The latest model NVRs should offer quick set-up (usually plug and play) and easy operation, automatic camera registration, an intuitive graphic user interface (GUI) and, because they are IP-based, remote access from anywhere in the world. Also featured are intelligent search functions to help shuttle through non-essential video and an array of intelligent video analytics.
The Digital Watchdog DW-Nexus 32-8000 is a 32 channel NVR with an eight-terabyte hard disk drive (HDD). It handles up to 32 IP cameras and features a Radeon X300 video card. It has a Windows XP operating system. Advanced features include multi-levels of security access, advanced POS ATM support, recording at the encoding resolution of the IP camera, digital signature support for tamper-proof exporting and password control.

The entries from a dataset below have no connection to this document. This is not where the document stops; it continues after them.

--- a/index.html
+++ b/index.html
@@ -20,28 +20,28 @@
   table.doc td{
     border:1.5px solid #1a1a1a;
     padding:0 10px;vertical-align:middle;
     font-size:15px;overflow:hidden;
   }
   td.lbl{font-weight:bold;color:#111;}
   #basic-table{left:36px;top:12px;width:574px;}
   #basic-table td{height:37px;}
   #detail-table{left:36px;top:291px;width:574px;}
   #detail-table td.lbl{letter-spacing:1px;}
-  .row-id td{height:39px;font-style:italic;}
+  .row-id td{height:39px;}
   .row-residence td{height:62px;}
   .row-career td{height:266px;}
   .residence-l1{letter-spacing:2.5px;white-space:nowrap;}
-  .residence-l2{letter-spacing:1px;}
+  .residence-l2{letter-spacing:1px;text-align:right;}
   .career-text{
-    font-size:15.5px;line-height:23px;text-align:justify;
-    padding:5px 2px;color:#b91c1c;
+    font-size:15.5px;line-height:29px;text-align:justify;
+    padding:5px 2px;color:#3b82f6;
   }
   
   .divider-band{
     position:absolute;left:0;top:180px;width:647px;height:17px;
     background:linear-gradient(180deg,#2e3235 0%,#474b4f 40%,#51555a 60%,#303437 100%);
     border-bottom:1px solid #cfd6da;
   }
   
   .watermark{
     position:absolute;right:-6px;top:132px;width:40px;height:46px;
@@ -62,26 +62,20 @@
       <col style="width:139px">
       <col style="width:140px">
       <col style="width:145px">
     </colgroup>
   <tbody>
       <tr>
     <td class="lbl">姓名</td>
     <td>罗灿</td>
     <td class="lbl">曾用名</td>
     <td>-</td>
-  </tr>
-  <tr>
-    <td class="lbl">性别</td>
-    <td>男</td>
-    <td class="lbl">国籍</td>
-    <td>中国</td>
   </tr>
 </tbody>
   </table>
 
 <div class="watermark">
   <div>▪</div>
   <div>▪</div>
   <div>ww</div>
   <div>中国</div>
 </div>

The Panasonic WJ-ND400 Terabyte NVR supports up to 64 cameras and installation of up to nine hot-plug HDD and up to five extension units each with another nine HDD. Surveillance footage is not interrupted when an HDD is removed. Built-in features include mirroring, scheduled recording, external timer recording and event recording.
The Dotworkz NVR-5TB Bay of Plenty IP Recorder 2U System comes pre-installed with Windows 2008 Server and becomes a fully functional NVR with the addition of a 30-day trial of surveillance software. It has the Intel Quad-Core Xeon processor, 4GB of RAM and five terabytes of hot-swappable storage of one terabytes each. An on-board RAID array (a technology that provides increased storage functions and reliability through redundancy) allows information to be retrieved from another functioning drive should a HDD fail. A built-in DVD burner makes it easy to record event material.

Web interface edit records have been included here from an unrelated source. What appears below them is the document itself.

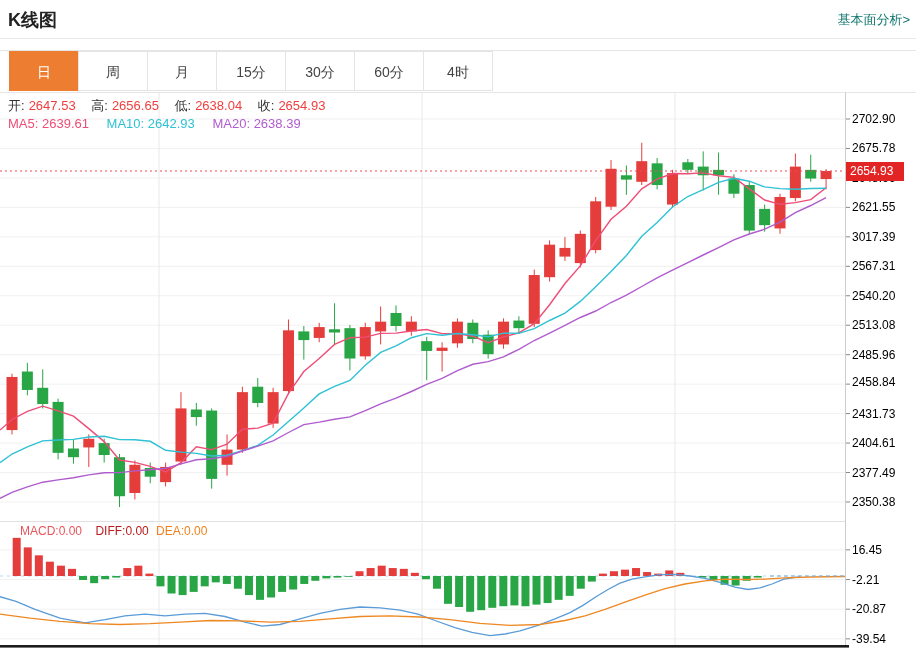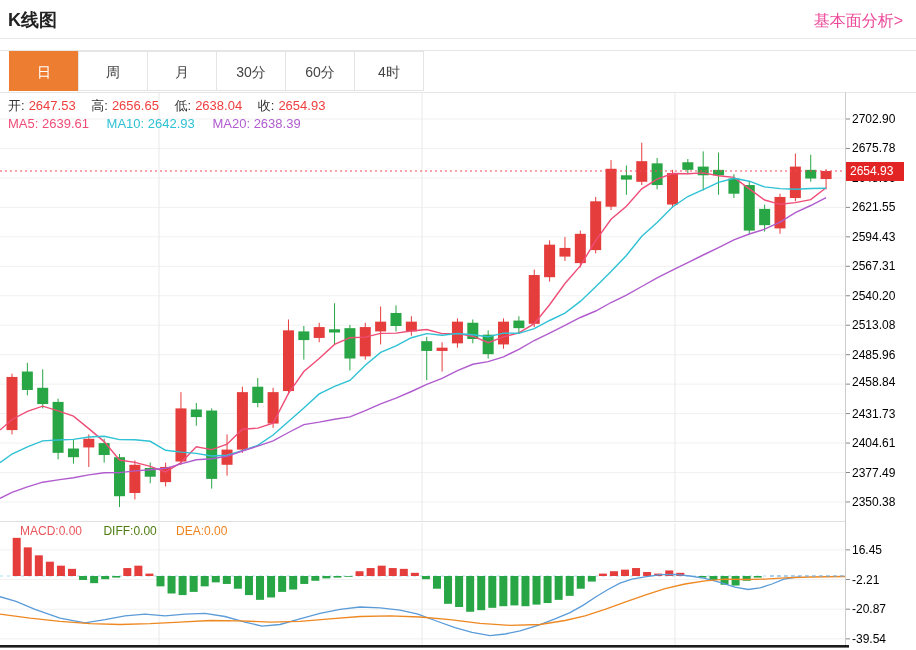--- a/index.html
+++ b/index.html
@@ -1,37 +1,37 @@
 <!DOCTYPE html>
 <html><head>
 <meta charset="utf-8">
 <style>
   html,body{margin:0;padding:0;background:#fff;}
   body{width:916px;height:650px;position:relative;overflow:hidden;
        font-family:"Liberation Sans","DejaVu Sans",sans-serif;}
   #chart-svg{position:absolute;left:0;top:0;z-index:1;}
   .page-title{position:absolute;left:8px;top:8px;font-size:18px;font-weight:bold;color:#222;z-index:3;}
-  .fund-link{position:absolute;right:13px;top:11px;font-size:16px;color:#ec4899;z-index:3;cursor:pointer;}
+  .fund-link{position:absolute;right:6px;top:11px;font-size:13px;color:#0f766e;z-index:3;cursor:pointer;}
   .title-divider{position:absolute;left:0;top:38px;width:916px;height:1px;background:#e9e9e9;}
   .tabs{position:absolute;left:10px;top:51px;display:flex;z-index:3;}
   .tab{width:70px;height:40px;line-height:40px;text-align:center;font-size:14px;color:#444;
        background:#fff;border:1px solid #e4e4e4;margin-left:-1px;box-sizing:border-box;cursor:pointer;}
   .tab.active{background:#ed7d31;border-color:#ed7d31;color:#fff;}
   .overlay{position:absolute;z-index:2;}
   .quote-row{left:8px;top:97px;font-size:13px;color:#333;white-space:nowrap;}
   .quote-row .lbl{color:#333;margin-left:12px;}
   .quote-row .lbl:first-child{margin-left:0;}
   .quote-row .val{color:#f03e3e;margin-left:4px;}
   .ma-row{left:8px;top:116px;font-size:13px;white-space:nowrap;}
   .ma-row .ma5{color:#ee4d77;margin-right:14px;}
   .ma-row .ma10{color:#2fc1d4;margin-right:14px;margin-top:32px;}
   .ma-row .ma20{color:#b05cce;}
   .macd-row{left:20px;top:524px;font-size:12px;white-space:nowrap;}
-  .macd-row .macd{color:#e8555a;margin-right:18px;}
-  .macd-row .diff{color:#4d7c0f;margin-right:16px;}
+  .macd-row .macd{color:#e8555a;margin-right:10px;}
+  .macd-row .diff{color:#b91c1c;margin-right:4px;}
   .macd-row .dea{color:#f0821e;}
   .y-label{position:absolute;left:852px;font-size:12px;color:#000000;z-index:2;}
   .price-badge{position:absolute;left:846px;top:162px;width:58px;height:19px;line-height:19px;
        background:#e32424;color:#fff;font-size:12px;padding-left:4px;box-sizing:border-box;z-index:4;}
 </style>
 </head>
 <body>
 
 <svg id="chart-svg" width="916" height="650" xmlns="http://www.w3.org/2000/svg">
     <line x1="0" y1="119" x2="845" y2="119" stroke="#f1f1f1" stroke-width="1"></line>
@@ -267,20 +267,21 @@
   </svg>
 
 <div class="page-title">K线图</div>
 <div class="fund-link">基本面分析&gt;</div>
 <div class="title-divider"></div>
 
 <div class="tabs">
     <div class="tab active">日</div>
     <div class="tab">周</div>
     <div class="tab">月</div>
+    <div class="tab">15分</div>
     <div class="tab">30分</div>
     <div class="tab">60分</div>
     <div class="tab">4时</div>
   </div>
 
 <div class="overlay quote-row">
   <span class="lbl">开:</span><span class="val">2647.53</span>
   <span class="lbl">高:</span><span class="val">2656.65</span>
   <span class="lbl">低:</span><span class="val">2638.04</span>
   <span class="lbl">收:</span><span class="val">2654.93</span>
@@ -298,21 +299,21 @@
   <span class="dea"><span>DEA:</span><span>0.00</span></span>
 </div>
 
 <div class="price-badge">2654.93</div>
 
 <div id="y-labels">
     <div class="y-label" style="top: 112px;">2702.90</div>
     <div class="y-label" style="top: 141.46px;">2675.78</div>
     <div class="y-label" style="top: 170.92px;">2648.66</div>
     <div class="y-label" style="top: 200.38px;">2621.55</div>
-    <div class="y-label" style="top: 229.84px;">2594.43</div>
+    <div class="y-label" style="top: 229.84px;">3017.39</div>
     <div class="y-label" style="top: 259.3px;">2567.31</div>
     <div class="y-label" style="top: 288.76px;">2540.20</div>
     <div class="y-label" style="top: 318.22px;">2513.08</div>
     <div class="y-label" style="top: 347.68px;">2485.96</div>
     <div class="y-label" style="top: 375px;">2458.84</div>
     <div class="y-label" style="top: 406.6px;">2431.73</div>
     <div class="y-label" style="top: 436.06px;">2404.61</div>
     <div class="y-label" style="top: 465.52px;">2377.49</div>
     <div class="y-label" style="top: 494.98px;">2350.38</div>
     <div class="y-label" style="top: 542.845px;">16.45</div>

QNAP’s VioStor offers up to 16 terabytes of storage and a hot-swap for HDD. Monitoring and playback is conducted with the aid of digital zoom and easy data search with date & time, timeline, event, and intelligent video analytics. File security is enhanced with digital watermarking. Installation is completed in six steps.
The General Electric (GE) TruVision NVR 40 records up to 48 IP video streams in multiple formats. The GE UltraView Discovery 105E and H.264- SVC encoder allows integration of any analog camera. The NVR is compatible with IP, GE Ultraview IP, GE Legend IP, GE IP H.264-SVC, Axis, Panasonic and ACTI cameras.
The BiKal PureMobile Network Video series records from four to 16 analog or IP cameras including MegaPixel cameras for high definition CCTV images. It supports options for video analytics, automatic number plate recognition (ANPR), GPS and connection to a communication suite that includes fax, printer and live database queries. WiFi and 3G mobile broadband options are also available.
During September Canadian investigators teamed up with more than 30 forensic video experts from around the world at the University of Indianapolis’ Digital Multimedia Evidence Processing lab to process and analyze 1,600 hours of digital video from the riots in Vancouver, British Columbia that followed the Stanley Cup finals in June. The response team was activated through the Law Enforcement and Emergency Services Video Association (LEVA) to inspect more than a million photographs of suspects.
The video was shot and turned in by concerned citizens who mainly used their cameras and cell phones. Cars were burned and property was damaged and looted in the riot zone. Several rioters turned themselves in after their images were shown on television, but no new arrests have been made recently. The scope of the effort to identify the Vancouver culprits is comparable to analysis done following recent riots in London, but the British have one video recording standard.